The U.S. Attorneys Office for the Southern District of California announced that Phillips Respironics, a manufacturer of durable medical equipment based in Pennsylvania, has paid $2,471,359.25 to resolve allegations that it violated the False Claims Act by giving kickbacks to sleep laboratories.
The Anti-Kickback Statute prohibits paying money or giving goods to induce referrals for medical services or items covered by a federal health care program, such as Medicare, Medicaid or TRICARE. Claims submitted to these programs in violation of the Anti-Kickback Statute give rise to liability under the False Claims Act.
The settlement resolves allegations that from 2016 through 2021, Philips RS North America LLC f/k/a Philips Respironics, Inc. provided sleep labs with free masks used to treat and diagnose sleep-related respiratory disorders to induce the labs’ physicians to write referrals or prescriptions for Respironics-brand masks that suppliers would fill and bill to federal health care programs.
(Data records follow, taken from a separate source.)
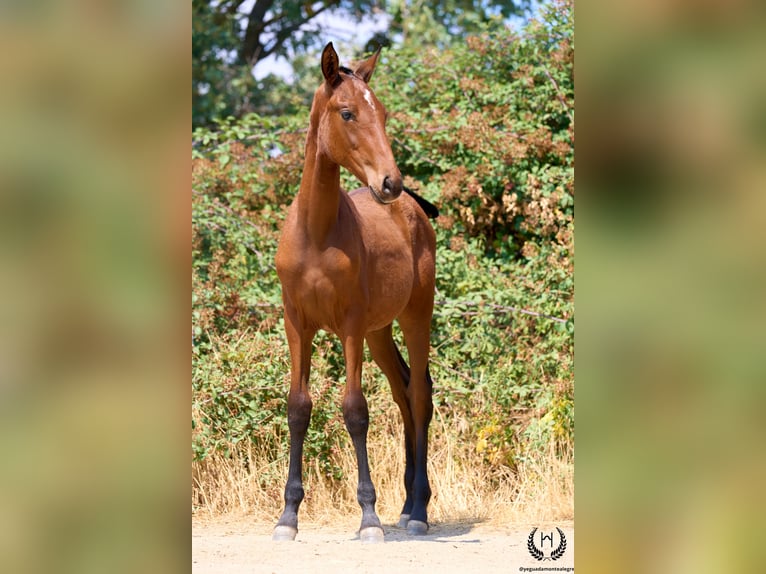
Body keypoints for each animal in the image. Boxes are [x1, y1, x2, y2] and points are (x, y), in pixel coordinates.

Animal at [272, 42, 437, 543]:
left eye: (382, 112)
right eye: (347, 112)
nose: (390, 182)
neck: (316, 234)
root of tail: (414, 210)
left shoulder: (349, 326)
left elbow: (355, 410)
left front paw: (368, 517)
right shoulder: (297, 325)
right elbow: (298, 408)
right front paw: (288, 516)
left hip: (415, 316)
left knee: (419, 395)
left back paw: (418, 511)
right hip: (380, 332)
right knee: (404, 392)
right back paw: (406, 505)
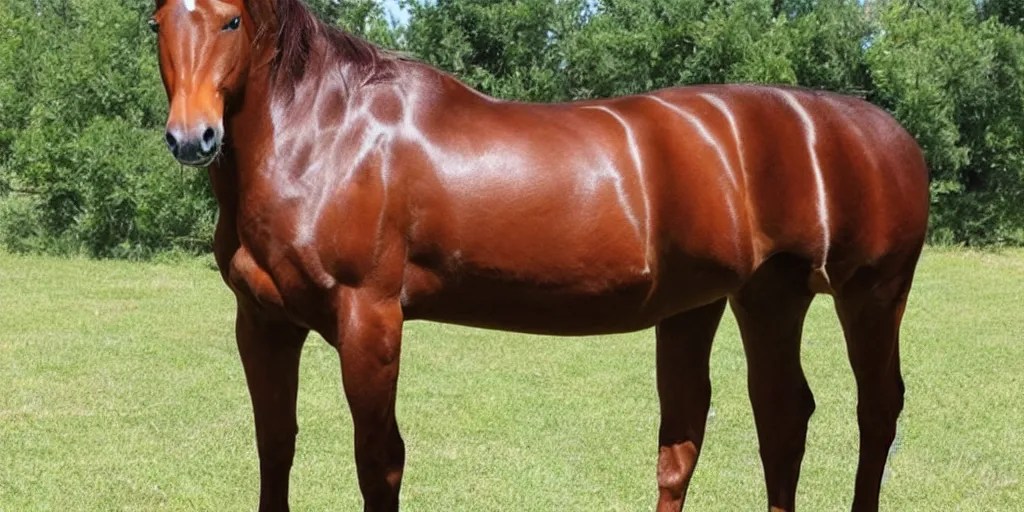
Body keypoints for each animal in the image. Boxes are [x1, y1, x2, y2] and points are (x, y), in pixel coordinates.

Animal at [148, 0, 929, 510]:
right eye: (157, 21)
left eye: (231, 19)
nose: (193, 137)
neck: (326, 136)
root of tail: (883, 131)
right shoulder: (263, 323)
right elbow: (274, 444)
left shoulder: (369, 318)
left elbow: (378, 461)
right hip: (753, 298)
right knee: (768, 418)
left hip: (870, 295)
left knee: (876, 409)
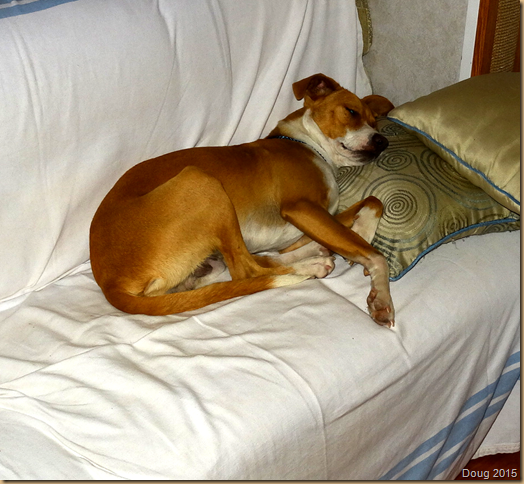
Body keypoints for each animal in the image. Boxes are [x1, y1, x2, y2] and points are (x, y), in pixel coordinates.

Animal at [90, 73, 396, 327]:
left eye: (375, 121)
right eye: (351, 111)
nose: (382, 142)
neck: (308, 145)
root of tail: (109, 283)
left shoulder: (319, 216)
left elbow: (373, 200)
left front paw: (361, 230)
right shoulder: (301, 208)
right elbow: (375, 254)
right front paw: (381, 295)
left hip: (207, 254)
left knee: (255, 264)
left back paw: (315, 254)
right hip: (201, 182)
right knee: (247, 270)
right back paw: (312, 265)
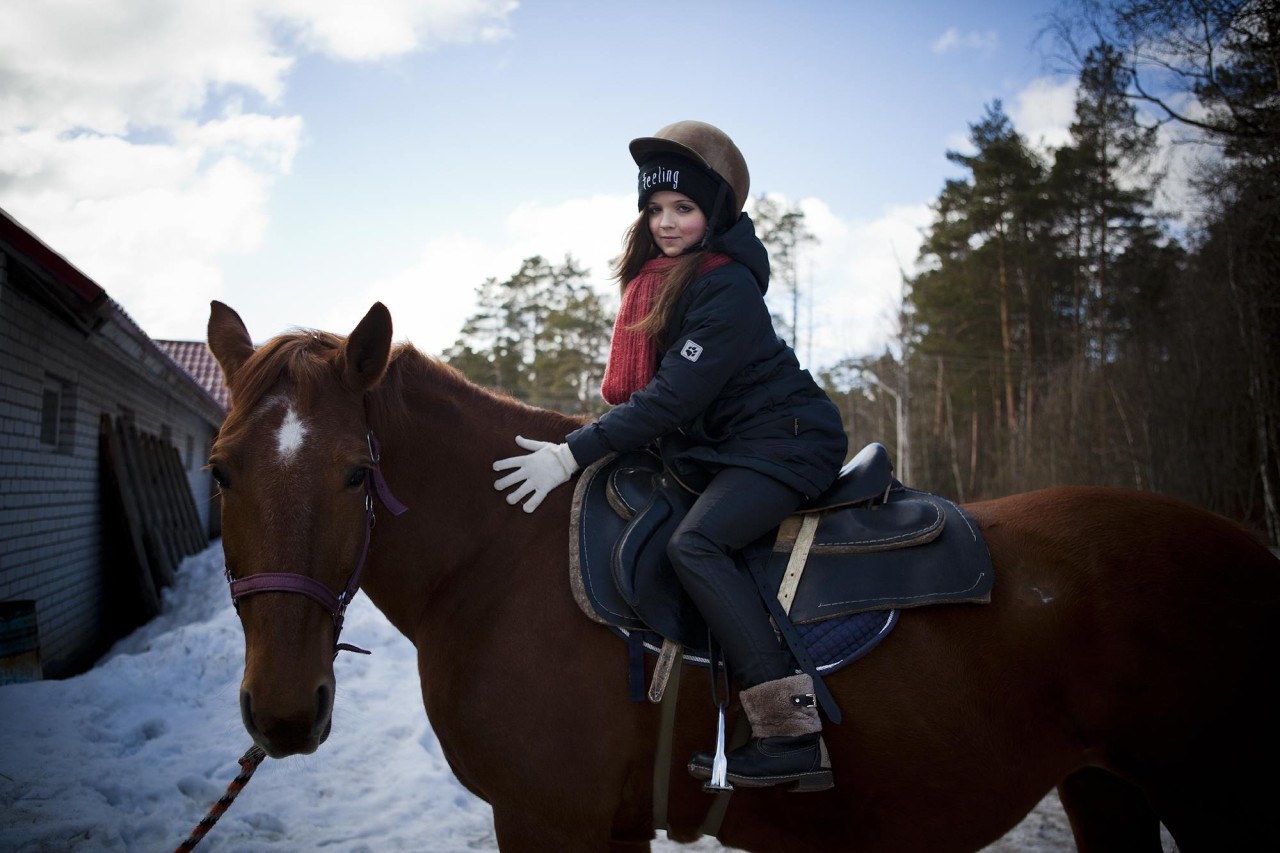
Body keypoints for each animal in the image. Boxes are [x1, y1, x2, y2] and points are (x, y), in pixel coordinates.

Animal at [207, 300, 1280, 850]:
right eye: (219, 470)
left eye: (356, 472)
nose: (283, 713)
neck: (500, 560)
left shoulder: (549, 819)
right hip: (1106, 790)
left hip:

“Respironics’ improper inducements corrupted the integrity of federal healthcare programs, including the Department of Defense’s (DoD) TRICARE program,” said Bryan D. Denny, Spec ial Agent-in-Charge of the DoD Office of Inspector General, Defense Criminal Investigative Service (DCIS), Western Field Office. “DCIS will continue to pursue those who defraud or attempt to defraud TRICARE, because those deceptive actions ultimately harm those defending our country and their families.”
This settlement was the result of a coordinated effort by the U.S. Attorney’s Office for the Southern District of California; the Defense Criminal Investigative Service; the Department of Health and Human Services, Office of Inspector General and Office of Counsel to the Inspector General; the Defense Health Agency Office of General Counsel; the Civil Division of the United States Department of Justice; and the National Association of Medicaid Fraud Control Units.
This case was prosecuted by Assistant U.S. Attorney Dylan M. Aste. The claims resolved by the settlement are allegations only, and there has been no determination of liability.
The kickback allegations are separate from the ongoing issues surrounding the recall of millions of Philips CPAP machines initiated in June 2021, due to concerns about a toxic sound abatement foam. Approximately 5.5 million CPAP, BiPAP, and mechanical ventilator devices are affected globally, due to concerns about potential health risks associated with the sound abatement foam used in these machines. The specific models and serial numbers involved can be found on the FDA website.
The degraded foam can potentially release particles, chemicals, and volatile organic compounds (VOCs) that users can inhale or swallow. These exposures may lead to irritation, inflammation, headaches, chest discomfort, and other respiratory problems. In some cases, more serious risks like lung cancer and other long-term health effects are also a concern.
Multiple lawsuits have been filed against Philips in the US and other countries, alleging negligence and harm caused by the defective devices.
In September 2023, Philips agreed to a partial $479 million settlement to compensate US patients for financial damages related to the recall.
Bellwether trials, intended to set precedents for future lawsuits, are now expected to begin in 2025.